Monday, March 2, 2009
In response to this request: "I'm wondering why you never post or review the long term data on net consumer debt. Even when removing record low home equity, comsumers have more debt as a percent of disposable income than ever before. Isn't this at the root of the crisis we face?"
This chart is the answer, and I think I've posted it before. The data for this chart only go through September '08, unfortunately, but I doubt things changed significantly in subsequent months. The important thing here is that the chart measures payments on debt and other financial obligations as a percent of disposable income. If you compared total net debt to disposable income you would get much larger ratios, but that is not a valid comparison.

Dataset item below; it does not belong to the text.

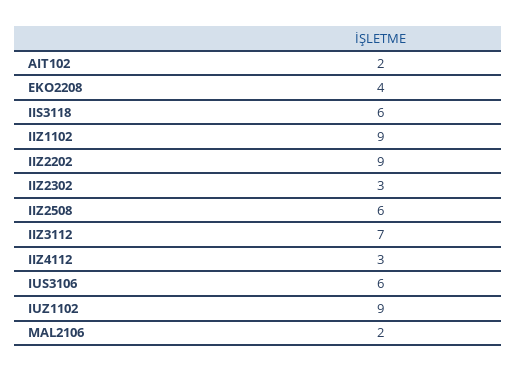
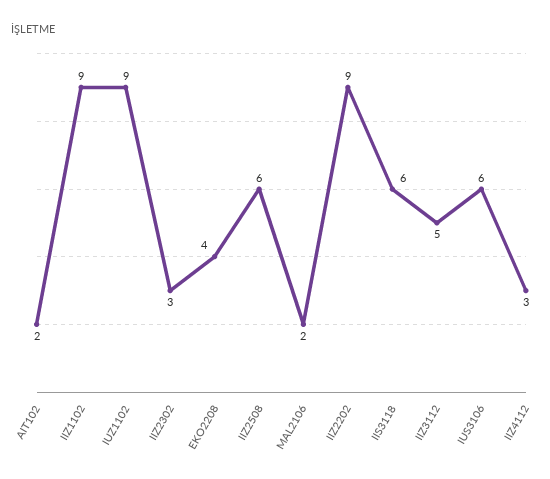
IIZ3112: 7 -> 5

Consider a family making $100,000 per year. If they took on $50,000 of debt with a 20% interest rate (e.g., credit card debt) that would be a lot more burdensome than $50,000 of mortgage debt with a 6% interest rate and 30 years to pay. You have to compare flows (debt payments) to flows (income). You can't compare the stock of debt to a flow of income—that's apples and oranges.
Back to the chart, we see that debt and financial obligations are only slightly more burdensome today than they were 20 years ago, and roughly the same today as they were just prior to the 2001 recession. I fail to see where or how this chart displays any big warning signs of impending doom, or how it could be at the root of our problems today.